The report at no point states that the BBC was satisfied with CEST’s accuracy. It does, however, state: ‘The BBC’s view, and that of representative bodies we spoke to in the media industry, is that CEST’s multi-sectoral approach means that it is not suited to media and broadcasting roles.’
“From what we gather, Stride’s initial comment was plucked from an excerpt from the report that states: ‘The BBC did not feel sufficiently confident to rely on CEST until August 2017, following further discussions with and guidance from HMRC’,” comments ContractorCalculator CEO, Dave Chaplin. “To say he’s clutching at straws would be an understatement.
“The report didn’t conclude that HMRC encouraged the BBC to force presenters into false employment because its purpose wasn’t to speculate on the true employment status of those affected. If you were to ask the Treasury whether HMRC encouraged the BBC to assess its workers using CEST, you might get a different response.”
HMRC rebuttal quashed by own compliance guidance
Though strictly speaking, Stride hasn’t commented on the suggestion that the BBC was pressured into using CEST, HMRC has recently reiterated its public stance on the tool’s use.
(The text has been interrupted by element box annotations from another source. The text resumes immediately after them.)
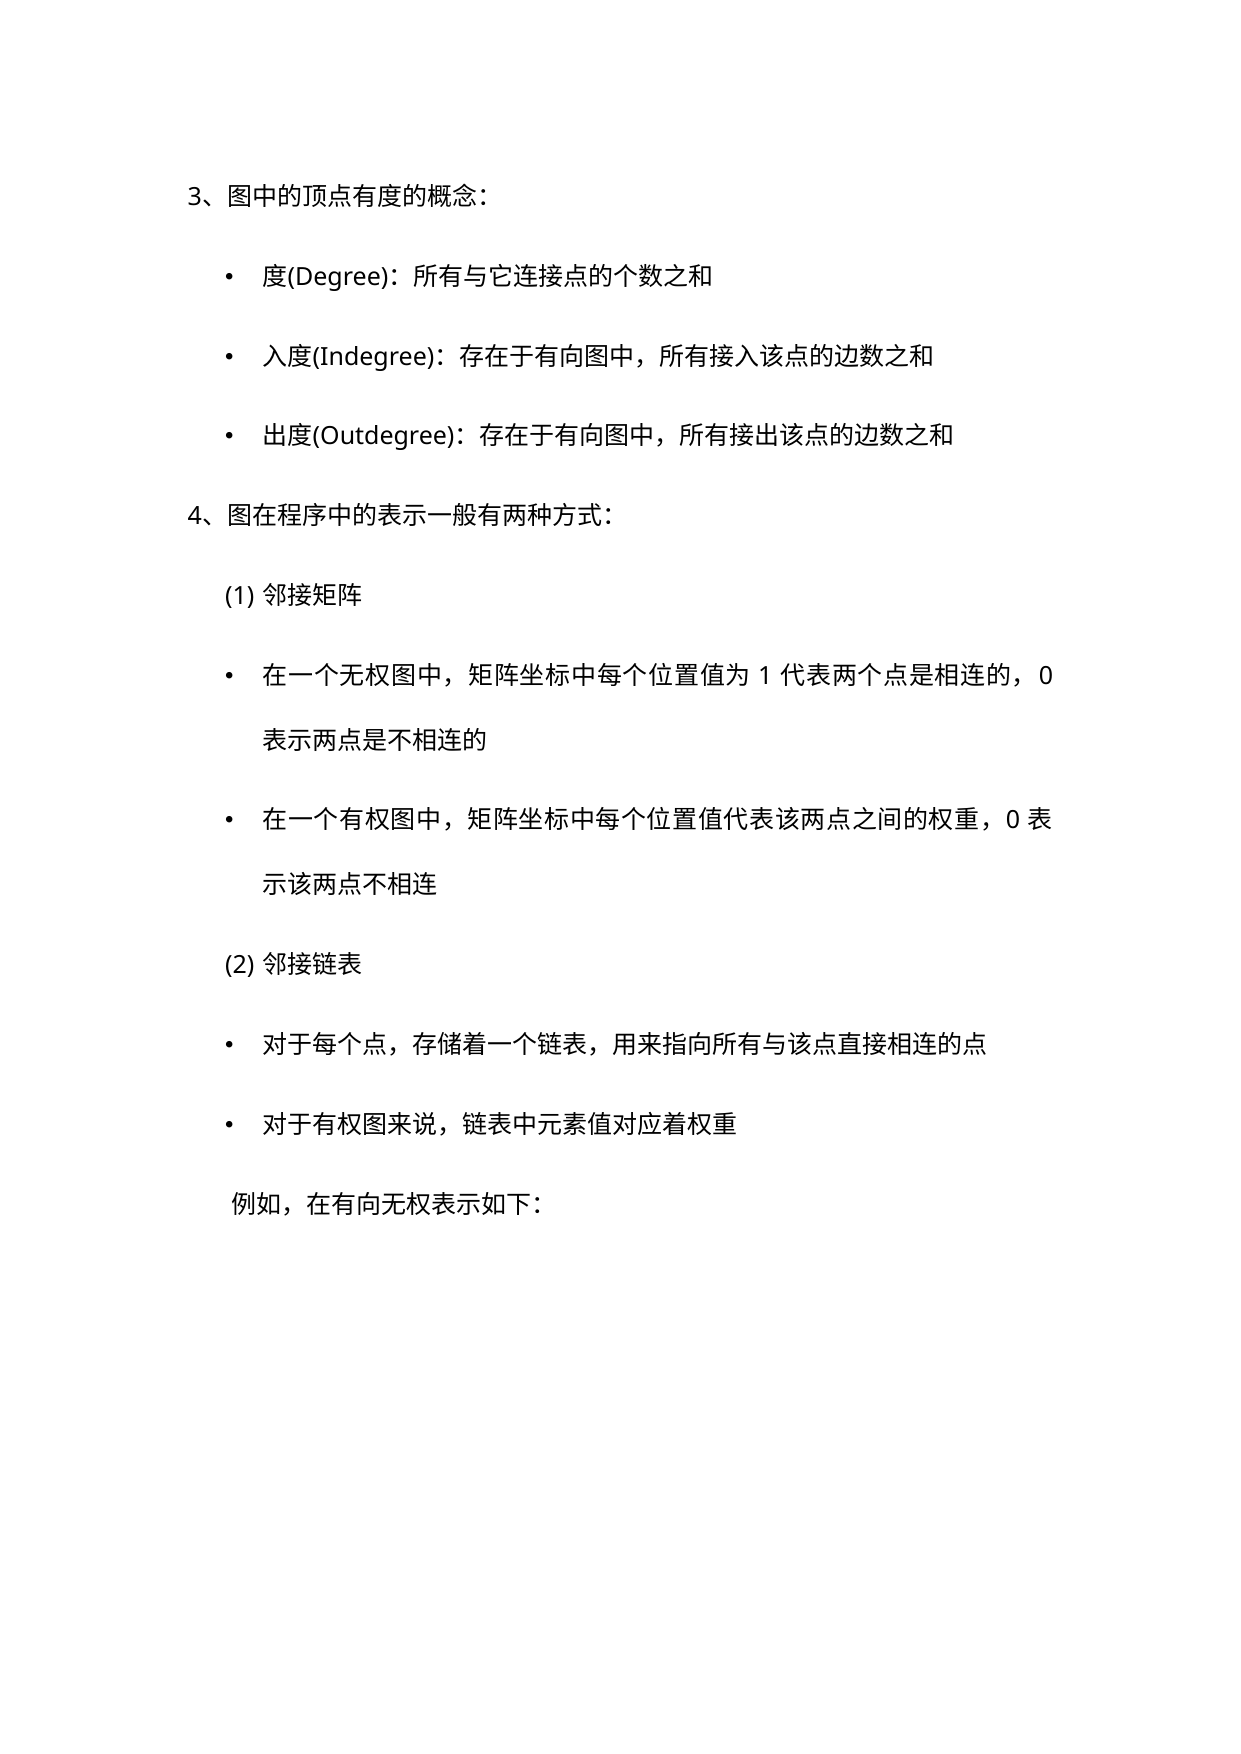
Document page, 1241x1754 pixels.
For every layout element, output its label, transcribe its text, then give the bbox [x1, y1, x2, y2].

list 在一个有权图中，矩阵坐标中每个位置值代表该两点之间的权重，0 表示该两点不相连 [225, 786, 1053, 916]
list 在一个无权图中，矩阵坐标中每个位置值为1 代表两个点是相连的，0 表示两点是不相连的 [225, 641, 1053, 771]
list 对于有权图来说，链表中元素值对应着权重 [225, 1090, 1053, 1155]
list 度(Degree)：所有与它连接点的个数之和 [225, 242, 1053, 307]
list 出度(Outdegree)：存在于有向图中，所有接出该点的边数之和 [225, 401, 1053, 466]
list 邻接链表 [225, 930, 1053, 995]
list 入度(Indegree)：存在于有向图中，所有接入该点的边数之和 [225, 322, 1053, 387]
text 例如，在有向无权表示如下： [187, 1170, 1053, 1235]
list 邻接矩阵 [225, 561, 1053, 626]
list 图在程序中的表示一般有两种方式： [187, 481, 1053, 546]
list 对于每个点，存储着一个链表，用来指向所有与该点直接相连的点 [225, 1010, 1053, 1075]
list 图中的顶点有度的概念： [187, 162, 1053, 227]
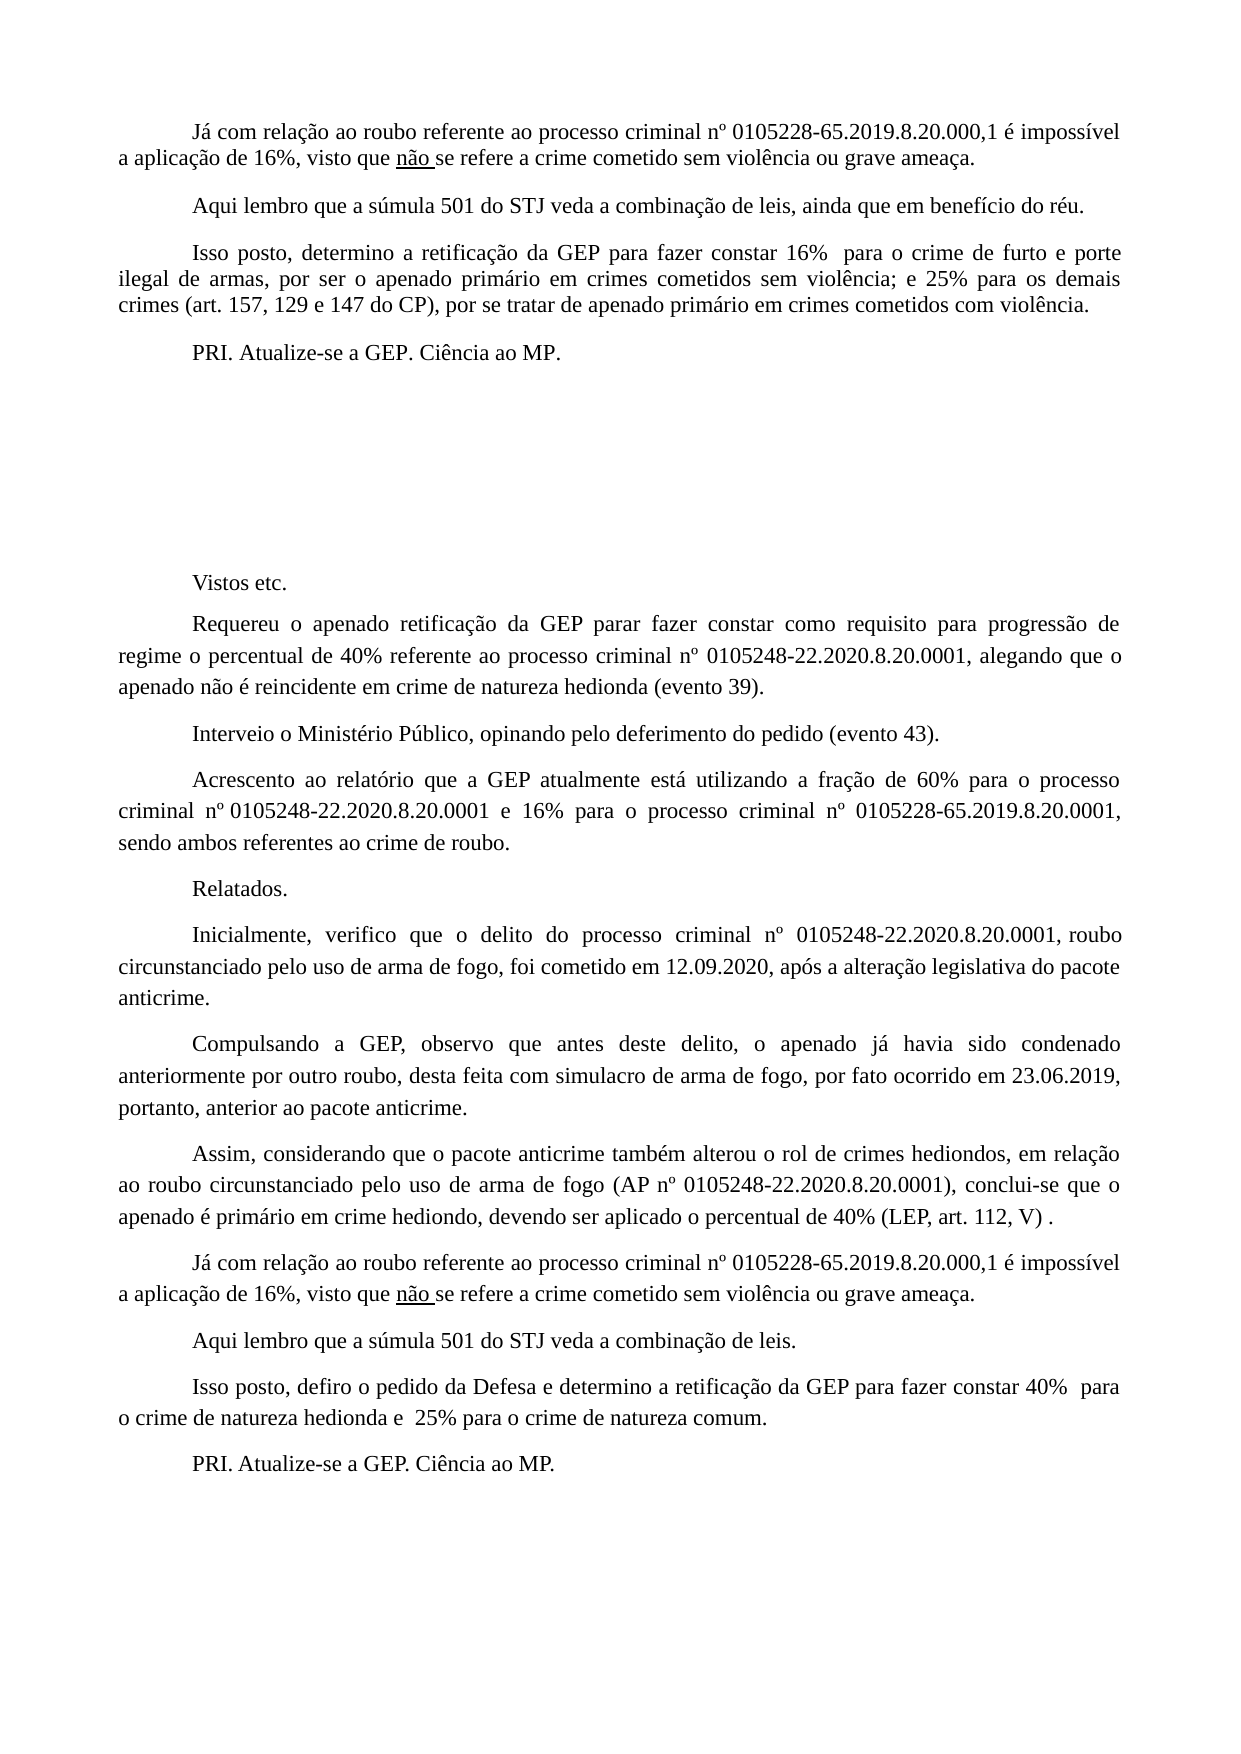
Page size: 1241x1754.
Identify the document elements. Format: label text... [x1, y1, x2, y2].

text Compulsando a GEP, observo que antes deste delito, o apenado já havia sido condenado anteriormente por outro roubo, desta feita com simulacro de arma de fogo, por fato ocorrido em 23.06.2019, portanto, anterior ao pacote anticrime. [118, 1030, 1122, 1120]
text Isso posto, defiro o pedido da Defesa e determino a retificação da GEP para fazer constar 40% para o crime de natureza hedionda e 25% para o crime de natureza comum. [118, 1373, 1122, 1431]
text PRI. Atualize-se a GEP. Ciência ao MP. [118, 1451, 1122, 1477]
text Vistos etc. [118, 569, 1122, 596]
text Aqui lembro que a súmula 501 do STJ veda a combinação de leis. [118, 1327, 1122, 1353]
text Acrescento ao relatório que a GEP atualmente está utilizando a fração de 60% para o processo criminal nº 0105248-22.2020.8.20.0001 e 16% para o processo criminal nº 0105228-65.2019.8.20.0001, sendo ambos referentes ao crime de roubo. [118, 766, 1122, 855]
text Interveio o Ministério Público, opinando pelo deferimento do pedido (evento 43). [118, 719, 1122, 746]
text Requereu o apenado retificação da GEP parar fazer constar como requisito para progressão de regime o percentual de 40% referente ao processo criminal nº 0105248-22.2020.8.20.0001, alegando que o apenado não é reincidente em crime de natureza hedionda (evento 39). [118, 610, 1122, 700]
text Inicialmente, verifico que o delito do processo criminal nº 0105248-22.2020.8.20.0001, roubo circunstanciado pelo uso de arma de fogo, foi cometido em 12.09.2020, após a alteração legislativa do pacote anticrime. [118, 921, 1122, 1011]
text Já com relação ao roubo referente ao processo criminal nº 0105228-65.2019.8.20.000,1 é impossível a aplicação de 16%, visto que não se refere a crime cometido sem violência ou grave ameaça. [118, 118, 1122, 171]
text Assim, considerando que o pacote anticrime também alterou o rol de crimes hediondos, em relação ao roubo circunstanciado pelo uso de arma de fogo (AP nº 0105248-22.2020.8.20.0001), conclui-se que o apenado é primário em crime hediondo, devendo ser aplicado o percentual de 40% (LEP, art. 112, V) . [118, 1140, 1122, 1229]
text Já com relação ao roubo referente ao processo criminal nº 0105228-65.2019.8.20.000,1 é impossível a aplicação de 16%, visto que não se refere a crime cometido sem violência ou grave ameaça. [118, 1249, 1122, 1307]
text Relatados. [118, 875, 1122, 901]
text Aqui lembro que a súmula 501 do STJ veda a combinação de leis, ainda que em benefício do réu. [118, 192, 1122, 218]
text PRI. Atualize-se a GEP. Ciência ao MP. [118, 339, 1122, 365]
text Isso posto, determino a retificação da GEP para fazer constar 16% para o crime de furto e porte ilegal de armas, por ser o apenado primário em crimes cometidos sem violência; e 25% para os demais crimes (art. 157, 129 e 147 do CP), por se tratar de apenado primário em crimes cometidos com violência. [118, 239, 1122, 318]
Responding to criticism of its failure to formally test CEST or have it assessed under Government Digital Service (GDS) Standards, HMRC issued the following statement:
“Its use is advisory and not mandatory, but we are confident in CEST’s accuracy and stand by its output when it is completed in line with our guidance.
“GDS Standards assessments are only required for transactional services, which allow users to exchange information, goods or services. As CEST is a tool for guidance purposes, not a transactional service, a GDS assessment was not appropriate.”
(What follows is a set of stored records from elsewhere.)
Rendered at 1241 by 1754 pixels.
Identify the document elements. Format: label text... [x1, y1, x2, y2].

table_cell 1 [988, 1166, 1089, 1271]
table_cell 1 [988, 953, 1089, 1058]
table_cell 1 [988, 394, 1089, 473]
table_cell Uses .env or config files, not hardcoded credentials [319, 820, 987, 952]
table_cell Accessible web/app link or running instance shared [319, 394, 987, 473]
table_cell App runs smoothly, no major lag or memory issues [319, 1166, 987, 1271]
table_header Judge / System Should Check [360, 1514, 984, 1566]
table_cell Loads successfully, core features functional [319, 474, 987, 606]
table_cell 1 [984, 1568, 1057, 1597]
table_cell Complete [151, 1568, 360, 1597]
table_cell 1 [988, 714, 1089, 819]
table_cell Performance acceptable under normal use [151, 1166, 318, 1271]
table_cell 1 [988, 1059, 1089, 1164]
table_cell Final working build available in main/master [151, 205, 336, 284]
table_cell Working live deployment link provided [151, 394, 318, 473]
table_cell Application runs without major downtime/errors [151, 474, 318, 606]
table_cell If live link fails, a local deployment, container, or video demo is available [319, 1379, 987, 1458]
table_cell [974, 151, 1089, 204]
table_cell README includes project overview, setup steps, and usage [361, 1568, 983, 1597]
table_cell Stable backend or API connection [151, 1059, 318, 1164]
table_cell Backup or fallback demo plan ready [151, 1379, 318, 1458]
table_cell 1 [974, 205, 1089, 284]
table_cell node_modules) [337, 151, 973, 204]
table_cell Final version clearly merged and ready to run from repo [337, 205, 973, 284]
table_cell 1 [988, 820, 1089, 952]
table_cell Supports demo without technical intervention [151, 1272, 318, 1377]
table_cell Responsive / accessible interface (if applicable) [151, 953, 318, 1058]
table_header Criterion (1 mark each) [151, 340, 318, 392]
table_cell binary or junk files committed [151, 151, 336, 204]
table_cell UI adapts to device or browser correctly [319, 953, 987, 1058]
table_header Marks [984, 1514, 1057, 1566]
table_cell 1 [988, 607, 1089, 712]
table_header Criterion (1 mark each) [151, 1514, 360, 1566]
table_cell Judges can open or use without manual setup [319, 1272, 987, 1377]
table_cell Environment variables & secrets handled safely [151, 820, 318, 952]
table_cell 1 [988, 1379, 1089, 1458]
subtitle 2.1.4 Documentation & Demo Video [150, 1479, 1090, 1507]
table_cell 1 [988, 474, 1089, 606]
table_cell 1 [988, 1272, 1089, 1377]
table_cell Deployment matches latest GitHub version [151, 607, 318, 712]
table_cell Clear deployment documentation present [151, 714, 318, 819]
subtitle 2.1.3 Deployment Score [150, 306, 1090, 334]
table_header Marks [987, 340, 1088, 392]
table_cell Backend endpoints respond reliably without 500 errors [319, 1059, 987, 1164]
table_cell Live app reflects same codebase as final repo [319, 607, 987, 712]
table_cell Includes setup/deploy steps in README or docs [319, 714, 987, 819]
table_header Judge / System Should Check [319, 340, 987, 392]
The message from HMRC is in stark contrast with the BBC’s experience, which was summarised by Bulford at the PAC meeting: “The Revenue made it clear that we needed to use CEST in order to have a reliable future employment status.”
Although the taxman publicly maintains that CEST is only to be used as guidance, HMRC’s Compliance Operational Guidance obliges compliance officers to use the tool to assess the status of workers involved in a compliance check, before acting on that assessment. Specifically, the guidance instructs officers to:
- Use the CEST tool to provide an opinion
- Where CEST has produced an opinion, issue a clear letter together with the list of questions and answers generated by CEST
- Issue a computation of liability and seek retrospective recovery.
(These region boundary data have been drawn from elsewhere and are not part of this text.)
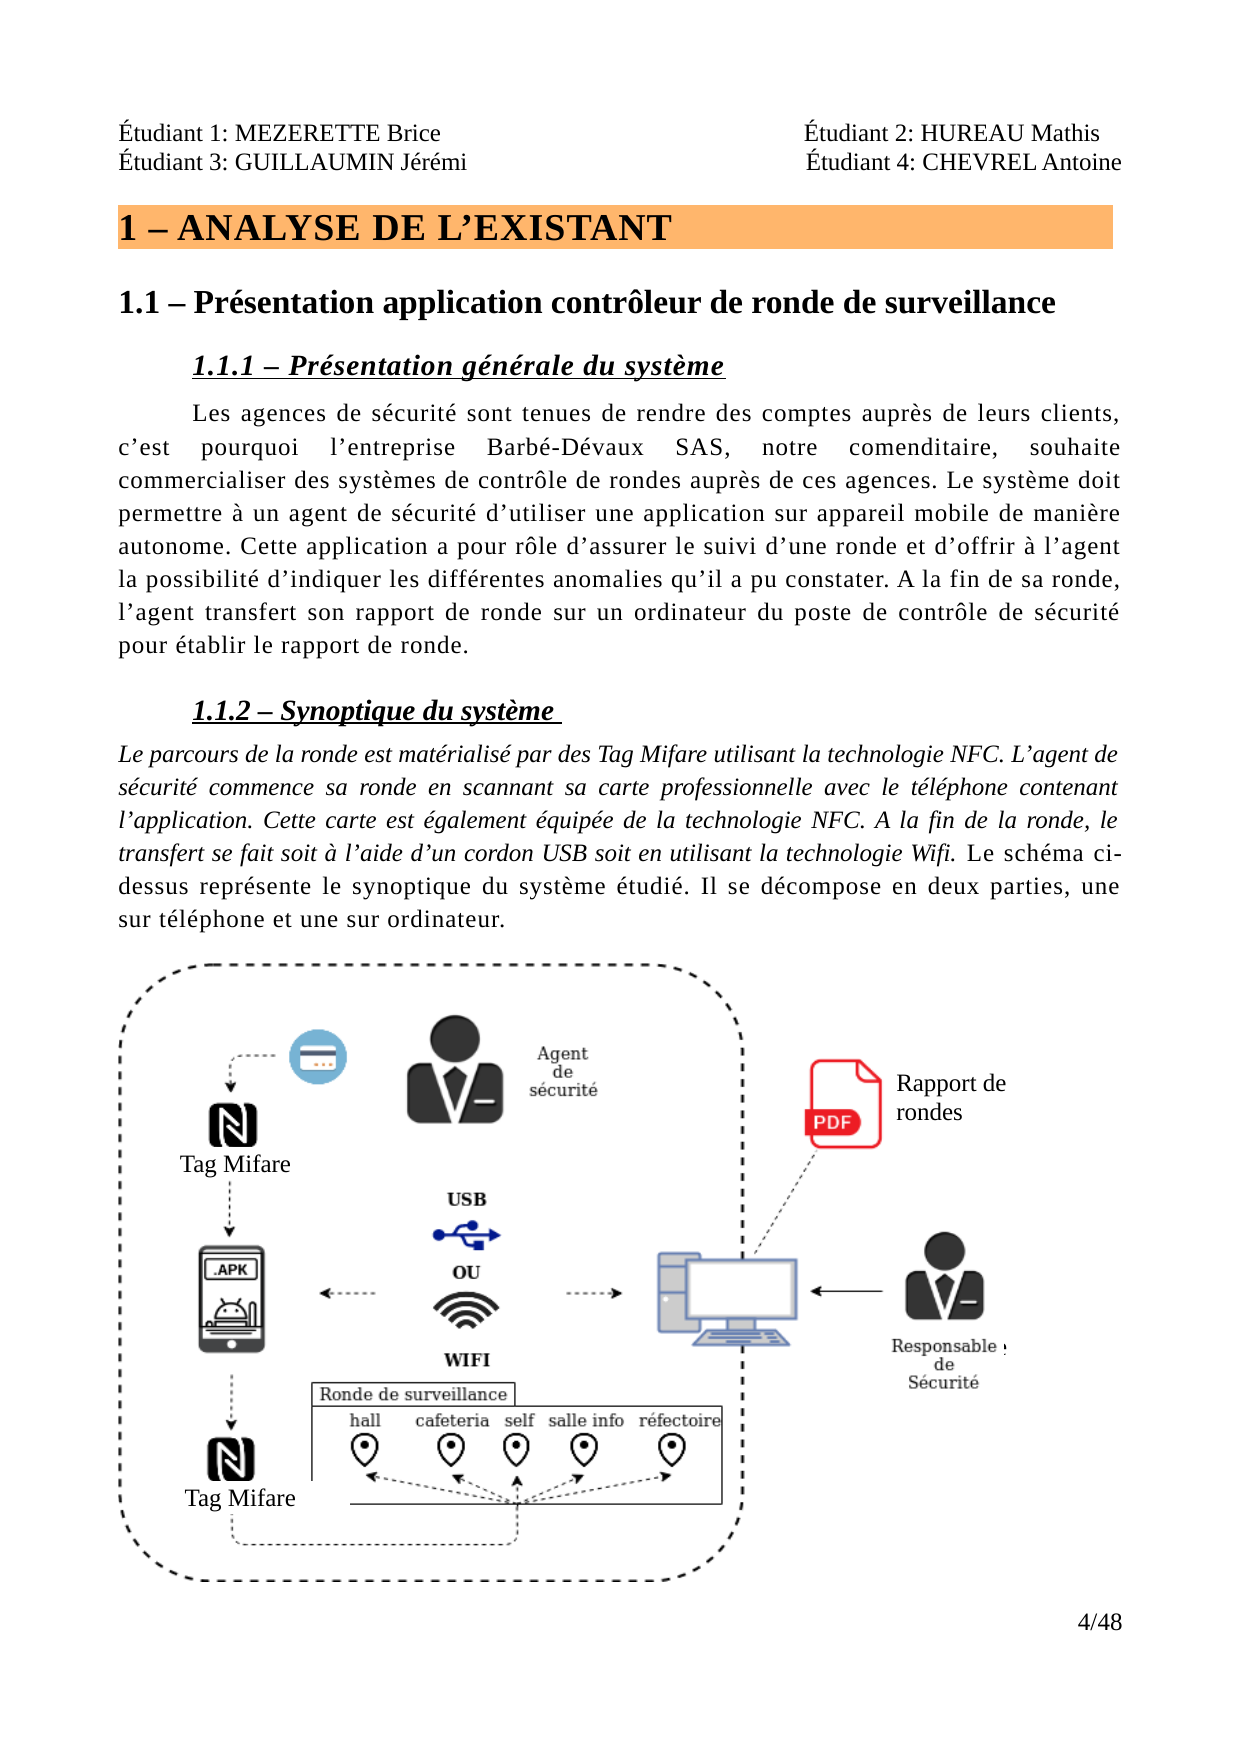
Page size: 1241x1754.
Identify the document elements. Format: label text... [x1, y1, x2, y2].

subtitle 1.1.1 – Présentation générale du système [118, 348, 1122, 382]
subtitle 1 – ANALYSE DE L’EXISTANT [118, 205, 1122, 249]
subtitle 1.1 – Présentation application contrôleur de ronde de surveillance [118, 282, 1122, 321]
text Les agences de sécurité sont tenues de rendre des comptes auprès de leurs clients, c’est pourquoi l’entreprise Barbé-Dévaux SAS, notre comenditaire, souhaite commercialiser des systèmes de contrôle de rondes auprès de ces agences. Le système doit permettre à un agent de sécurité d’utiliser une application sur appareil mobile de manière autonome. Cette application a pour rôle d’assurer le suivi d’une ronde et d’offrir à l’agent la possibilité d’indiquer les différentes anomalies qu’il a pu constater. A la fin de sa ronde, l’agent transfert son rapport de ronde sur un ordinateur du poste de contrôle de sécurité pour établir le rapport de ronde. [118, 394, 1122, 659]
picture [118, 963, 1004, 1582]
subtitle 1.1.2 – Synoptique du système [118, 693, 1122, 726]
text Le parcours de la ronde est matérialisé par des Tag Mifare utilisant la technologie NFC. L’agent de sécurité commence sa ronde en scannant sa carte professionnelle avec le téléphone contenant l’application. Cette carte est également équipée de la technologie NFC. A la fin de la ronde, le transfert se fait soit à l’aide d’un cordon USB soit en utilisant la technologie Wifi. Le schéma ci-dessus représente le synoptique du système étudié. Il se décompose en deux parties, une sur téléphone et une sur ordinateur. [118, 739, 1122, 933]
“HMRC claims CEST requires neither testing nor an assessment because its use is only advisory. Yet, its compliance officers are forced to issue ‘opinions’ based on CEST, resulting in retrospective tax deductions which contractors then have to appeal in court,” notes Chaplin.
“This tool is still in beta mode, has no legal authority and, as the BBC saga has shown, returns some extremely dubious outcomes. For HMRC to refuse to be held to account, while continuing to issue retrospective tax bills off the back of CEST’s assessments, two years on from its launch, is nothing short of a scandal.”
PAC must hold HMRC accountable for ‘digital Dick Turpin’
For Chaplin, the apparent efforts by HMRC and the Treasury to distort the truth regarding CEST and the Off-Payroll rules are akin to fraud, which he hopes will be addressed when the PAC questions HMRC in the coming weeks:
“HMRC and the Treasury are resorting to a twisting of the truth to cover up the reality, which is that they have built a tool that is the equivalent of a digital Dick Turpin, designed to override the current law of the lands and extort tax from people and companies when it isn’t due.”
“I sincerely hope that when the PAC questions HMRC about this matter, it drills down into the unsubstantiated baseless claims HMRC continues to make. Why is it that after two years, and continued criticism from the sector, HMRC still hasn’t been held to account for exploiting contractors and lying to the public?”